# [ABOUT THIS TASK]
Transcribe the lines of the records starting with the one that has "thumb cmc: (121, 62)" in it and ending with the last, and transcribe nothing else.

# [DATASET EXCERPTS]
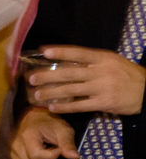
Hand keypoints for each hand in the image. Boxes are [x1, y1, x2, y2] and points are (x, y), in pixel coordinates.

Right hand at [9, 109, 77, 158]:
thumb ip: (68, 143)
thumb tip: (74, 157)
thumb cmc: (49, 123)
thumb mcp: (62, 129)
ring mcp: (14, 156)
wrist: (35, 119)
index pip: (36, 156)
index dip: (53, 158)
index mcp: (27, 136)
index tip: (62, 151)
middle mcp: (16, 148)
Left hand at [24, 46, 145, 115]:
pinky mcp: (103, 103)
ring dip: (51, 92)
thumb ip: (92, 61)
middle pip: (69, 73)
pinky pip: (79, 105)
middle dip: (48, 76)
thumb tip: (65, 60)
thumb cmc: (126, 75)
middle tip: (31, 79)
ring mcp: (102, 88)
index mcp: (103, 59)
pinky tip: (52, 107)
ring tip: (36, 95)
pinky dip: (64, 107)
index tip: (44, 51)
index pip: (79, 53)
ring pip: (71, 90)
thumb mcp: (112, 62)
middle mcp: (101, 72)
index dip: (61, 52)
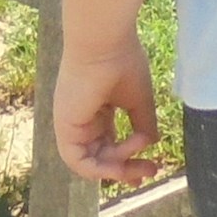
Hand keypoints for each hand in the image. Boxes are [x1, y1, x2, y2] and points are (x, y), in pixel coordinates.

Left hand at [55, 31, 163, 186]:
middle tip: (150, 172)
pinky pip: (79, 161)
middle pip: (100, 157)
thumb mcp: (138, 100)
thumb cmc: (121, 62)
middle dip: (125, 170)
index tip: (150, 166)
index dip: (126, 159)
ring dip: (117, 168)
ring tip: (142, 163)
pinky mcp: (64, 128)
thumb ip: (143, 124)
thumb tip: (151, 144)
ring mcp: (71, 124)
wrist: (104, 43)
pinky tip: (124, 160)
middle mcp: (81, 119)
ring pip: (91, 162)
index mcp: (96, 109)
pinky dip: (101, 167)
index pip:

# [RESPONSE TO THE EXERCISE]
thumb cmc: (121, 62)
middle dip: (125, 170)
index tip: (150, 166)
index dip: (126, 159)
ring dip: (117, 168)
ring tip: (142, 163)
pinky mcp: (64, 128)
thumb ip: (143, 124)
thumb tip: (151, 144)
ring mcp: (71, 124)
wrist: (104, 43)
pinky tip: (124, 160)
middle mcp: (81, 119)
ring pip: (91, 162)
index mcp: (96, 109)
pinky dip: (101, 167)
index pip:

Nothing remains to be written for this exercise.